**Study text**
>>>
Theory. The traffic signal just turned green. With a phone at her ear, a woman’s car starts to roll several seconds after the guy in the next lane also with a phone at his ear.
Women are generally better multi-taskers, but the stop-light intersection brings on this exception. Faced with multiple sensory inputs, men react faster to the visual and women to the audible. Simultaneously hearing a voice or involved in talking, women delay in responding to visual stimulation. Men are opposite; being hunter-conquerors they respond first to visual stimulants and then to hearing. So, when both parties are on the phone at the light, men handle the multi-tasking more easily and are quicker clearing the intersection.
Reality. I post that stop-light trivia as a reminder that women can anticipate, figure out, and resolve relationship problems before they happen. Day after tomorrow at #1806, I will restate the ten prime motivators that inspire this blog. They also trigger hundreds of minor sex differences that work to the advantage of both sexes when one relationship characteristic is present—mutual respect.
Emerson said “The world turns on hope.” Without it, a person’s energy is stifled and they sit down to do nothing or worse, perhaps with drugs. Hope motivates individuals and each has his own version. However, personal ability to influence others is required to mutualize hope between individuals, such as in a couple or family.
<<<
**The data**
>>>
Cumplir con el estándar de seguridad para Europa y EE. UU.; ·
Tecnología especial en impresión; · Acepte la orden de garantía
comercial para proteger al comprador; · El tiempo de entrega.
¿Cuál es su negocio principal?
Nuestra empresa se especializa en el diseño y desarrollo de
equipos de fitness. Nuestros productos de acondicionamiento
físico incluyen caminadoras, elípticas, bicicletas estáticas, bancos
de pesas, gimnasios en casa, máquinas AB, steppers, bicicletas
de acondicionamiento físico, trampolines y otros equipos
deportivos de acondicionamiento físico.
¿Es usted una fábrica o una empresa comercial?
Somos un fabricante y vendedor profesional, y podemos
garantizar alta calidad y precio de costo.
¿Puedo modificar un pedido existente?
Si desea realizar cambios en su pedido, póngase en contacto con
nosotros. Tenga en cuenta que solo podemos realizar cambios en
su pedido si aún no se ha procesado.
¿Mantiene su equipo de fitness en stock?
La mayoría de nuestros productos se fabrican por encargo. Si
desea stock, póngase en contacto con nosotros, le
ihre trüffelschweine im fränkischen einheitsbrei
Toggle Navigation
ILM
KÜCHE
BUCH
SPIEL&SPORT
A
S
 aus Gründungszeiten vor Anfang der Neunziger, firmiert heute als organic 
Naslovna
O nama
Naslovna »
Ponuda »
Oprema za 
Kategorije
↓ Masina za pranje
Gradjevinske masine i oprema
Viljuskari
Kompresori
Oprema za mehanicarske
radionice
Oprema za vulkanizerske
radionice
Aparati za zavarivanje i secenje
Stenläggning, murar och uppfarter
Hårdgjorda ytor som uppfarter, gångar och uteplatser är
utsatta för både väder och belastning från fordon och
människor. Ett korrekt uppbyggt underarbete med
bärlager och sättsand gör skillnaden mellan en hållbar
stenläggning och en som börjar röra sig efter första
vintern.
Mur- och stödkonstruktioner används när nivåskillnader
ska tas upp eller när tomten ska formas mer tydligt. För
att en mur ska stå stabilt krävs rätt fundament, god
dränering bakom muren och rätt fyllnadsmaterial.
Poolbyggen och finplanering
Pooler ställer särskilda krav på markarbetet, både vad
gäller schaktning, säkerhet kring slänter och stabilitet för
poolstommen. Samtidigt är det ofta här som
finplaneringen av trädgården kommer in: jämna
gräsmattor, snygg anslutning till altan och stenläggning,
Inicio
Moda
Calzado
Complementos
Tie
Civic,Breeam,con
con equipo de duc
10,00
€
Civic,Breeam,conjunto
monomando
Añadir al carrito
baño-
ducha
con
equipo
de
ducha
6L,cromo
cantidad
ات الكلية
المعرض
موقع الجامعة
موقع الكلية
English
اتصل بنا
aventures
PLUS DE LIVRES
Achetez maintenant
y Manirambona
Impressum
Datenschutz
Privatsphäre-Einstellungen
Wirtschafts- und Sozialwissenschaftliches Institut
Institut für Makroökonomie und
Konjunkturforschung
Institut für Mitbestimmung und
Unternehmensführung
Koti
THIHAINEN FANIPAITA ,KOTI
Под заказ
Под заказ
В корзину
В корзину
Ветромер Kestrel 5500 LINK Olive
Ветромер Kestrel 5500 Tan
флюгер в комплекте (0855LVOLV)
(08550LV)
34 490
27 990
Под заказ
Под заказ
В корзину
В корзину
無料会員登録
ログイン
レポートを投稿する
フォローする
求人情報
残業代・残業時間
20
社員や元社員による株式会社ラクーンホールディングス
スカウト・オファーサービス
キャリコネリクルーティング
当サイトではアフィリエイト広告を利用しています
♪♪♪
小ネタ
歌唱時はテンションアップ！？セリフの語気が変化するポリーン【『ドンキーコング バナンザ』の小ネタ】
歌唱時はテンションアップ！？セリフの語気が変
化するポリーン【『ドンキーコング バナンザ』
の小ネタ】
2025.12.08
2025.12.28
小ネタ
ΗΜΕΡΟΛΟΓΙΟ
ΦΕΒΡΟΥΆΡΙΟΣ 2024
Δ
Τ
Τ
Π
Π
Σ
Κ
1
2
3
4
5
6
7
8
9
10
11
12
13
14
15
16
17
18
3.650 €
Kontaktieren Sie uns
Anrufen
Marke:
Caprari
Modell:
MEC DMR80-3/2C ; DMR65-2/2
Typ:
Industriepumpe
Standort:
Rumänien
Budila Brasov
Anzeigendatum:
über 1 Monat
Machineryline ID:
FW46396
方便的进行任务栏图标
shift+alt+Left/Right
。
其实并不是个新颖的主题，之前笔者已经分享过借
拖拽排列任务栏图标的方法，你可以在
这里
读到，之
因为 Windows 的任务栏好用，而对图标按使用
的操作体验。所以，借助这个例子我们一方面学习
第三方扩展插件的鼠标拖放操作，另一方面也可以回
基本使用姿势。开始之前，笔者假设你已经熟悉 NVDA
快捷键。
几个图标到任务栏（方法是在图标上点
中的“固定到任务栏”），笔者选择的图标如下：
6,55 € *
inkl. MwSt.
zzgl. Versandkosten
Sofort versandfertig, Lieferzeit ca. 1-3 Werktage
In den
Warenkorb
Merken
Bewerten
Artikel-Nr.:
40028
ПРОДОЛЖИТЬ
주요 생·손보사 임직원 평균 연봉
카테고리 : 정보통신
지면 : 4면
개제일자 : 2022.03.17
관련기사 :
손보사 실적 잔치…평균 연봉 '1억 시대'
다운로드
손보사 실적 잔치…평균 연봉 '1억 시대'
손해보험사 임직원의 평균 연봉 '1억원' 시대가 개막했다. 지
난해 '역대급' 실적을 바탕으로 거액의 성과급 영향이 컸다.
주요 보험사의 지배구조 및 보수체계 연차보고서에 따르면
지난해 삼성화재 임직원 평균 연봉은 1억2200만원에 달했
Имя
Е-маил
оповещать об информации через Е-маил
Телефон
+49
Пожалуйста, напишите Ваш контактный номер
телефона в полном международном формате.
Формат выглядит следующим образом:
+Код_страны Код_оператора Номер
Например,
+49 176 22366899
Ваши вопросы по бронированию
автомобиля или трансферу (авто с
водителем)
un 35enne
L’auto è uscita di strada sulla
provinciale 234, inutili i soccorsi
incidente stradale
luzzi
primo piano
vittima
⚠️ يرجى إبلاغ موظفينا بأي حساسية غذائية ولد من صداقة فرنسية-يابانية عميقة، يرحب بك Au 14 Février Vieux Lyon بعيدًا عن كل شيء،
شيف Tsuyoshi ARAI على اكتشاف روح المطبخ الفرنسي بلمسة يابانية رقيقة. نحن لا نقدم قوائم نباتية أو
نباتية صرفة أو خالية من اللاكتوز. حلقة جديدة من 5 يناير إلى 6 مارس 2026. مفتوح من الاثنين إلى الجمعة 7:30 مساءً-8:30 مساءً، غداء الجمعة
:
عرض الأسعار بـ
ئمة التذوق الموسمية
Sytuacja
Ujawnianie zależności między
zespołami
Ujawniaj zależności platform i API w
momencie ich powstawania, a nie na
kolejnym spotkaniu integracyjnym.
<<<
**Assigned task 1**
In the stop-light text, what is Emerson quoted as saying?
**Assigned task 2**
Quote the listing from its first line through the line containing "Stenläggning, murar och uppfarter", inclusive.
The listing bears no relation to the stop-light text.

**Exercise answer 1**
"The world turns on hope."

**Exercise answer 2**
Cumplir con el estándar de seguridad para Europa y EE. UU.; ·
Tecnología especial en impresión; · Acepte la orden de garantía
comercial para proteger al comprador; · El tiempo de entrega.
¿Cuál es su negocio principal?
Nuestra empresa se especializa en el diseño y desarrollo de
equipos de fitness. Nuestros productos de acondicionamiento
físico incluyen caminadoras, elípticas, bicicletas estáticas, bancos
de pesas, gimnasios en casa, máquinas AB, steppers, bicicletas
de acondicionamiento físico, trampolines y otros equipos
deportivos de acondicionamiento físico.
¿Es usted una fábrica o una empresa comercial?
Somos un fabricante y vendedor profesional, y podemos
garantizar alta calidad y precio de costo.
¿Puedo modificar un pedido existente?
Si desea realizar cambios en su pedido, póngase en contacto con
nosotros. Tenga en cuenta que solo podemos realizar cambios en
su pedido si aún no se ha procesado.
¿Mantiene su equipo de fitness en stock?
La mayoría de nuestros productos se fabrican por encargo. Si
desea stock, póngase en contacto con nosotros, le
ihre trüffelschweine im fränkischen einheitsbrei
Toggle Navigation
ILM
KÜCHE
BUCH
SPIEL&SPORT
A
S
 aus Gründungszeiten vor Anfang der Neunziger, firmiert heute als organic 
Naslovna
O nama
Naslovna »
Ponuda »
Oprema za 
Kategorije
↓ Masina za pranje
Gradjevinske masine i oprema
Viljuskari
Kompresori
Oprema za mehanicarske
radionice
Oprema za vulkanizerske
radionice
Aparati za zavarivanje i secenje
Stenläggning, murar och uppfarter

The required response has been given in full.